Thompson: The modernism that people have in mind is probably the steel-and-glass and hard angle. But there was another kind that was artisanal that developed at the same time. It’s much more appealing. It kept silhouettes and tenets — Le Corbusier’s five points for architecture [pilotis (piers or supporting columns), the roof garden, free plan, free façade, and the horizontal (clerestory) window] — but was organic and site-specific. You can look at a glass house and reimagine it with stone in Texas. The modernism that works is this more artisanal variety that is full of handmade details. That’s the style that has gotten popular in Santa Fe. There’s something clarifying about it. It’s not the kind that looks like some horrible spacecraft landed. Instead, it’s earth-friendly and has a real simplicity and purity.
C&I: How could someone get the look of Santa Fe Modern? What would be some essentials?
Thompson: I’d start with the principles of editing and organizing. Georgia O’Keeffe has lots of little things, but she’s got them organized and grouped into collections. Get your stuff out of the middle of the room and off of surfaces so they actually become a texture rather than objects. Cowhide rugs and runners and then maybe rough linen for upholstery, even velvet, leather — things that you want to touch. Anything touchable, anything that has a variable texture that catches light. I think organization is probably the key. And then all of your paintings — organize them in a grid maybe ... three on top, three on bottom, so the whole piece is organized even if it’s a bunch of little items. Organize by type and place. The owners of one of the homes in the book had a pottery and wire-basket collection. They made shelving with a sliding door for all of it. When they want to open the doors to appreciate the collection, they can. It’s lit for an almost-museum-like presentation. Organizing schemes like that are actually pretty easy to do.
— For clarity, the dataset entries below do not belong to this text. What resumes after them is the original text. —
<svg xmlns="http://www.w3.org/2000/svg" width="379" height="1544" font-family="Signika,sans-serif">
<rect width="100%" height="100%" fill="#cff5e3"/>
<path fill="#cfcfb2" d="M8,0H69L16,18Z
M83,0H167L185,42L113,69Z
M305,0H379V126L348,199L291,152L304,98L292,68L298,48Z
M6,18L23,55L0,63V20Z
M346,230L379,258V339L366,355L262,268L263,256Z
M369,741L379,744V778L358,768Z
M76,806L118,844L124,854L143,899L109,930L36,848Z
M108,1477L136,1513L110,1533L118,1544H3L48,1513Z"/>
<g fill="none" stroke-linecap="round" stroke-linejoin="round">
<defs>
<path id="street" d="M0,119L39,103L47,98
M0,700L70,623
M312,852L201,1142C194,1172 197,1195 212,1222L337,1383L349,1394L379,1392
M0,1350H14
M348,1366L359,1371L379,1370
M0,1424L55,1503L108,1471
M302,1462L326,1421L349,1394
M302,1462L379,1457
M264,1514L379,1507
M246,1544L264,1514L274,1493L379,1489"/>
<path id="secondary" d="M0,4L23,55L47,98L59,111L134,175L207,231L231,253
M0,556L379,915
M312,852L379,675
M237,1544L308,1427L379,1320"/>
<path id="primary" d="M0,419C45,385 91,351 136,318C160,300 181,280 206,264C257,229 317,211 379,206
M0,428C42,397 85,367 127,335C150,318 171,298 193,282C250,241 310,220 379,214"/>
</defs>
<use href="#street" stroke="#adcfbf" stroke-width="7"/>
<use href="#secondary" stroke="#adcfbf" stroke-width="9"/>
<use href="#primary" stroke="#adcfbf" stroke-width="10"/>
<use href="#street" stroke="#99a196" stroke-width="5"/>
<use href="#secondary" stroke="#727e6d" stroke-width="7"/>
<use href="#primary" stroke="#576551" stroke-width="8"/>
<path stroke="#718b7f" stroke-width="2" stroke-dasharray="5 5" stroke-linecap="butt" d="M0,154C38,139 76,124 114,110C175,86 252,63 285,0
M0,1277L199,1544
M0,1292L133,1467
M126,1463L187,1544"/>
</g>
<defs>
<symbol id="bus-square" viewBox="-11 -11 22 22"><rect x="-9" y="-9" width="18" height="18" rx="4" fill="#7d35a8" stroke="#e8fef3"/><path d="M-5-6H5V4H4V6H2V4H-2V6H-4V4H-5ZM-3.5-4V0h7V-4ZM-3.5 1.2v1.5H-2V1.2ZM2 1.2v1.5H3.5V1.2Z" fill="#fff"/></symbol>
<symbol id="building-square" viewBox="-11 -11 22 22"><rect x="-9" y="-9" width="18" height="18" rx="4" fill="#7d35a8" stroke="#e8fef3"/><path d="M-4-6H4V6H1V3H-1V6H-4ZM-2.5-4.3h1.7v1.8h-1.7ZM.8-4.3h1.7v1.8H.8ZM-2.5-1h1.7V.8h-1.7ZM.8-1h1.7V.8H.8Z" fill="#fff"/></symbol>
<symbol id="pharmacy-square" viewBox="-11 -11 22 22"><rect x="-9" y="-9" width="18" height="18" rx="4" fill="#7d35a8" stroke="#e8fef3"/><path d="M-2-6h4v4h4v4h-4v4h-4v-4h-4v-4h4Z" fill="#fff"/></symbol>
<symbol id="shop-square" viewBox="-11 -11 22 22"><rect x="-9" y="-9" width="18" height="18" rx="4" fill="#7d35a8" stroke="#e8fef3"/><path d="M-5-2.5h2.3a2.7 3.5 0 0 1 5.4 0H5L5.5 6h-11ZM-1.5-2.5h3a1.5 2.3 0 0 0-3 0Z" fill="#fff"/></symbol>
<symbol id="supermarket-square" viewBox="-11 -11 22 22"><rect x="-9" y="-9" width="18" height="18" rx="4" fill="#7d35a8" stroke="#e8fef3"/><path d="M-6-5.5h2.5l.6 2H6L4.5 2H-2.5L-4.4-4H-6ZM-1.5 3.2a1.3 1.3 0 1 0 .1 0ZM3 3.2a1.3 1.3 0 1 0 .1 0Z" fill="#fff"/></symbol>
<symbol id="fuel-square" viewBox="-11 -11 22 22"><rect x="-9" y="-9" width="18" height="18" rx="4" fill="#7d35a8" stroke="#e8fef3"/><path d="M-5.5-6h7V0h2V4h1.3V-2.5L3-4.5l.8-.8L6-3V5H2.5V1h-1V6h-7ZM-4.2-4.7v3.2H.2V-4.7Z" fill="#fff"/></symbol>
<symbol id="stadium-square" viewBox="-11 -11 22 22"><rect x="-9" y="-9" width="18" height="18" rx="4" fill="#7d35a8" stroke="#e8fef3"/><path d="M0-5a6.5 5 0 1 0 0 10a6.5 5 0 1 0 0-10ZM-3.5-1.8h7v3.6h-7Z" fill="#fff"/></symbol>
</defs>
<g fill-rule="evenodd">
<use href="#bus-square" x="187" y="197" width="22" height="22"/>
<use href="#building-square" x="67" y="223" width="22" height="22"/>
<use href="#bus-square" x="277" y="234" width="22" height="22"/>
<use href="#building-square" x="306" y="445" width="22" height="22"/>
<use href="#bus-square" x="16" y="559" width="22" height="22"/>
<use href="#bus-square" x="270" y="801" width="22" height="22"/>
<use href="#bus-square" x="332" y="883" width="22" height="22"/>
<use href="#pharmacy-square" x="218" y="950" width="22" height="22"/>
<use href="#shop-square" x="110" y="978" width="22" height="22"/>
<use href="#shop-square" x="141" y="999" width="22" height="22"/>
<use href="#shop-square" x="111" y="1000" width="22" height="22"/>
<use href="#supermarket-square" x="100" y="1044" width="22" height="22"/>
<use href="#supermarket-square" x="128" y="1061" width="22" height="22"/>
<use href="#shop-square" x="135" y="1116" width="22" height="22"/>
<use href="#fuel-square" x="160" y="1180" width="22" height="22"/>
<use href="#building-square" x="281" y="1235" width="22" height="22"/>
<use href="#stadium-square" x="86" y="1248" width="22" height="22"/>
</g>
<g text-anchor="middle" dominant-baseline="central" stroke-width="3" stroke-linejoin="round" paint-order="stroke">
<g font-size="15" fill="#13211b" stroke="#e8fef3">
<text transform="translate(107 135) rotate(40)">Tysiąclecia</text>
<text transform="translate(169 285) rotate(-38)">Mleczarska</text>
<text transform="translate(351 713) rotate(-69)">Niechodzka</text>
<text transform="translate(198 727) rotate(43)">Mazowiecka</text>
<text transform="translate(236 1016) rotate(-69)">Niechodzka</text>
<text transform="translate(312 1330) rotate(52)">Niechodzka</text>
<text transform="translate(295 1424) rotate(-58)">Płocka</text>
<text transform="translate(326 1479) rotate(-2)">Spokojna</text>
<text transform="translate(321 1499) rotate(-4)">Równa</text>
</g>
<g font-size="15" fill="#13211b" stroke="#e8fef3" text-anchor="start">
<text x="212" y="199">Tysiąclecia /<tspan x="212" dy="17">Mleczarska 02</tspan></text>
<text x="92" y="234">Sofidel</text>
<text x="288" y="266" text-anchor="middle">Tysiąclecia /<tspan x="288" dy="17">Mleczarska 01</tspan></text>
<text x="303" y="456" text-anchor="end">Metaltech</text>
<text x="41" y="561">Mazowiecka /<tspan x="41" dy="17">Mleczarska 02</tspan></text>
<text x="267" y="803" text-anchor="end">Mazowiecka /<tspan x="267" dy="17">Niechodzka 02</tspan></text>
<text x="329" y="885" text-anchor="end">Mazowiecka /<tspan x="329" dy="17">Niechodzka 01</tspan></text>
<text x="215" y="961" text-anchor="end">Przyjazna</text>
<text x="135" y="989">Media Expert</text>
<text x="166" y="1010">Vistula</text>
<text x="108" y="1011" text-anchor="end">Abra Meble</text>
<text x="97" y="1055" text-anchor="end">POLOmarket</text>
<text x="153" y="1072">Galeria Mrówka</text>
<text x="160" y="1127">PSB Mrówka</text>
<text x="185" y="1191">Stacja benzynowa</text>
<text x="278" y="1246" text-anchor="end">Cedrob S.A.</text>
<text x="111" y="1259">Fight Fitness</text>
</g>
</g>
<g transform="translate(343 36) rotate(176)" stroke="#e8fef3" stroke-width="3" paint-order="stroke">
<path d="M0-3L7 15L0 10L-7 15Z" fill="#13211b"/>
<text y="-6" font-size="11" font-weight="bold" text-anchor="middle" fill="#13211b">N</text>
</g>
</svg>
C&I: After researching and writing about the 20 homes in the book and the many wonderful things they contained, what has stuck with you?
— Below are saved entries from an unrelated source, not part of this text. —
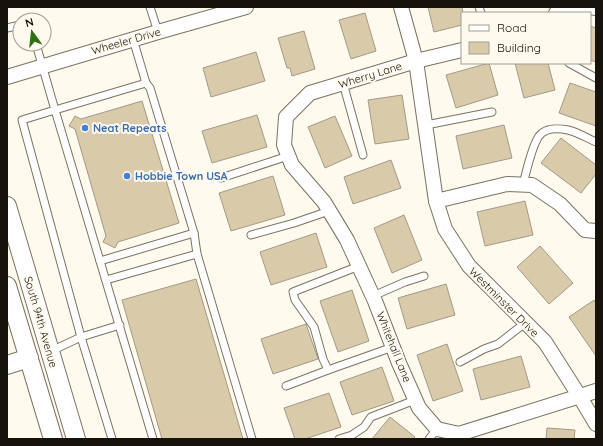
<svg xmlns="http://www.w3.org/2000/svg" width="603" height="446" font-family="Quicksand,sans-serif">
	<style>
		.building { fill: #d9caaa; stroke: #a29a88 }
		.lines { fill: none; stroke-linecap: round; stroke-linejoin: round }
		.service-casing { stroke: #7b7362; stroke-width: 9 }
		.minor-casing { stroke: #7b7362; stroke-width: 16 }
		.tertiary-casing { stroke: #7b7362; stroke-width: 20 }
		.service { stroke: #fff; stroke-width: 7 }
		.minor { stroke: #fff; stroke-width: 14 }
		.tertiary { stroke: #fff; stroke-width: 18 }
		.shop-dot { fill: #3f7fe0; stroke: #fffaee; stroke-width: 1.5 }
		.labels { text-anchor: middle; stroke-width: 4; stroke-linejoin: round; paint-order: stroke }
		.street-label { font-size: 11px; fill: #16130d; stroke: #fffaee }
		.shop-label { font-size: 11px; font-weight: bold; fill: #366cbe; stroke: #fffaee; text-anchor: start }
	</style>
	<rect width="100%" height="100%" fill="#fffaee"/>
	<g class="building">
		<path d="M 428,7 L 462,7 L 463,13 L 462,13 L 462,25 L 434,32 Z"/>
		<path d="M 365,13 L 376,51 L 351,59 L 339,20 Z"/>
		<path d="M 590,26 L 596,28 L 596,62 L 590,60 Z"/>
		<path d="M 304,31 L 315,69 L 292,76 L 290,68 L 287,68 L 278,38 Z"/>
		<path d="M 256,52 L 265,81 L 211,97 L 203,68 Z"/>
		<path d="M 489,63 L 498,95 L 456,108 L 446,75 Z"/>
		<path d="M 515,63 L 548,63 L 555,90 L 524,98 Z"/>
		<path d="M 570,83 L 596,92 L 596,126 L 559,113 Z"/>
		<path d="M 402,95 L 409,139 L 375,144 L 368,100 Z"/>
		<path d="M 142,101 L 179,223 L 118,242 L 115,248 L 103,242 L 106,236 L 75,129 L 69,126 L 75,116 L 81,119 Z"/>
		<path d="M 257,115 L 267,147 L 212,163 L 202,131 Z"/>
		<path d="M 335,116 L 352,156 L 325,168 L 308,127 Z"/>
		<path d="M 504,125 L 512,158 L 463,169 L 456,136 Z"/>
		<path d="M 561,138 L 596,165 L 596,174 L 581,193 L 541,163 Z"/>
		<path d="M 391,160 L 401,188 L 353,204 L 344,177 Z"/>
		<path d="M 273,176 L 285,215 L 231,231 L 219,193 Z"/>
		<path d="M 525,201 L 533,235 L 485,246 L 477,212 Z"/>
		<path d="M 404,215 L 422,260 L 392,273 L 374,228 Z"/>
		<path d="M 316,233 L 327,267 L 271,285 L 260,252 Z"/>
		<path d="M 540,246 L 573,283 L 549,304 L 517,267 Z"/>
		<path d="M 196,279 L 243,439 L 162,439 L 122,300 Z"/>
		<path d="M 446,284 L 455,315 L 407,329 L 398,298 Z"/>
		<path d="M 352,290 L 369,341 L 338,352 L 320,301 Z"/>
		<path d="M 594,300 L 596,304 L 596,356 L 569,317 Z"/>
		<path d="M 306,324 L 318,359 L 273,374 L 261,339 Z"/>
		<path d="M 447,344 L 463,391 L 433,401 L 417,355 Z"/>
		<path d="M 521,356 L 530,387 L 481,400 L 473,369 Z"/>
		<path d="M 382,367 L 394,401 L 352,415 L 340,382 Z"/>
		<path d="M 329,393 L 341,427 L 305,439 L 295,439 L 284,408 Z"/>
		<path d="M 390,417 L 415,437 L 413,439 L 372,439 Z"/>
		<path d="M 547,428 L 575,430 L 574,439 L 546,439 Z"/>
	</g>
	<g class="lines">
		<g class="service-casing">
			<g id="service">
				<path d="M 150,7 L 158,32"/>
				<path d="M 479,7 L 481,13"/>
				<path d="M 7,28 L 20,25"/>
				<path d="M 133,39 L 146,83 L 150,88 L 194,233 L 197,254 L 252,439"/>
				<path d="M 36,44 L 55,110 L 22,120 L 81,337 L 112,439"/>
				<path d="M 569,63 L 596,78"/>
				<path d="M 146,83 L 55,110 L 153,439"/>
				<path d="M 343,83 L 363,155"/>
				<path d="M 426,125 L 492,112"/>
				<path d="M 221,178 L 288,156"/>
				<path d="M 523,184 C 527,170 531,148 539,136 C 545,128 558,128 568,130 C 577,132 587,138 596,142"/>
				<path d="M 251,235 L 294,223 L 329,211"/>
				<path d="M 100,261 L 194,233"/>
				<path d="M 359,266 L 293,292 L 295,300 L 314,327 L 323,359 L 328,370 L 393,347"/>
				<path d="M 106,280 L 197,254"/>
				<path d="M 373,296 L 405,282 L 424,276"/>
				<path d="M 49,352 L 81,337 L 120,325"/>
				<path d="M 460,362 L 484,349 L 498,344 L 525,323"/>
				<path d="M 286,386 L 328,370"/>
				<path d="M 339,439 L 352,435 L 364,427 L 371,417 L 415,400"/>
				<path d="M 429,439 L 437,429"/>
			</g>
		</g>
		<g class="minor-casing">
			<g id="minor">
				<path d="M 401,7 L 416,61 L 436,201 L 445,229 L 469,266 L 545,342 L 580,397 L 596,424"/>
				<path d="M 590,7 L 596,8"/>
				<path d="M 556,13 L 580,7"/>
				<path d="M 462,50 L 416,61 L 310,93 L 286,117 L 284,145 L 292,165 L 324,202 L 347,240 L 375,301 L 399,363 L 419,408 L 437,429 L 459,434 L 596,391"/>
				<path d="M 7,77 L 158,32 L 246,7"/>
				<path d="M 436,201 L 507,184 L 532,185 L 560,204 L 585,230 L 596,231"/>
			</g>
		</g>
		<g class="tertiary-casing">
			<g id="tertiary">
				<path d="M 7,206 L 76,439"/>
				<path d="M 7,286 L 53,439"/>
				<path d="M 7,365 L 29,358"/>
			</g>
		</g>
		<use href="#service" class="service"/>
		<use href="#minor" class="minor"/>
		<use href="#tertiary" class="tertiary"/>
	</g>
	<g class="shop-dot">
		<circle cx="85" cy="128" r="4"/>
		<circle cx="127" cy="176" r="4"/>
	</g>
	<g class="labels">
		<g class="street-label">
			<text transform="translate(126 41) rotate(-16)" y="4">Wheeler Drive</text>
			<text transform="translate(370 75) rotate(-17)" y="4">Wherry Lane</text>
			<text transform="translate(504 302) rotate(45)" y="4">Westminster Drive</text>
			<text transform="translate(41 322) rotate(74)" y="4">South 94th Avenue</text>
			<text transform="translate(394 347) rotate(68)" y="4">Whitehall Lane</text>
		</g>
		<g class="shop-label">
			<text x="93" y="132">Neat Repeats</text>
			<text x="135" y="180">Hobbie Town USA</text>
		</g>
	</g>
	<rect width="603" height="446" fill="none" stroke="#16130d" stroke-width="16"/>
	<rect x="461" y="12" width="130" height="52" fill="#fffaee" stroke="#a29e94"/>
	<rect x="469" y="25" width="20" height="6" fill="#ffffff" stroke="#a29e94"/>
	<text x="497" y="32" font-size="12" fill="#16130d">Road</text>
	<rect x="469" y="42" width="20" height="12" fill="#d9caaa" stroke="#a29e94"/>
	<text x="497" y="52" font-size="12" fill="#16130d">Building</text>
	<g transform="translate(32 32) rotate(345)"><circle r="19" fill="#fffaee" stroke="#a29e94"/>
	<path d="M0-3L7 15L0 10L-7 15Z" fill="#2d7211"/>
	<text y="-6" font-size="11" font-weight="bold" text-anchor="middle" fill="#16130d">N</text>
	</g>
</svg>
Thompson: Everything that I’ve loved was kind of intangible. More than a particular thing, it was the feeling they all expressed. It partly has to do with the houses being made out of earth and rock. I think you feel protected in those houses, loved in those houses. You’re part of the world around you in those houses.
In the living room, the Hunts retained the original mullioned windows and the pine plank ceiling and vigas. A glass chandelier by Mauri Almari hangs above the Jumbo marble coffee table by Gae Aulenti; facing it are two Henning Kjaernulf Razor Blade oak chairs. Near the fireplace is a grass-seated Nakashima stool.
The whimsical chair was recently identified as a Clam chair by the little-known Danish designer Philip Arctander.
Homeowner Lauren Hunt designed the minimalist landscape and the stone wall, emphasizing existing sharp lines to give the house a modern feeling.
The dining room features the Danish ebonized wood cupboard, 1627, that Lauren Hunt purchased specifically for the house. To the left is a stoneware vase by Claude Conover.
The pine floors in the dining room are original but now stained ebony, a dramatic contrast to the white plaster walls. The Nakashima table is surrounded by Kai Kristiansen chairs upholstered in leather. All are illuminated by a brass and opaline- glass Stilnovo pendant.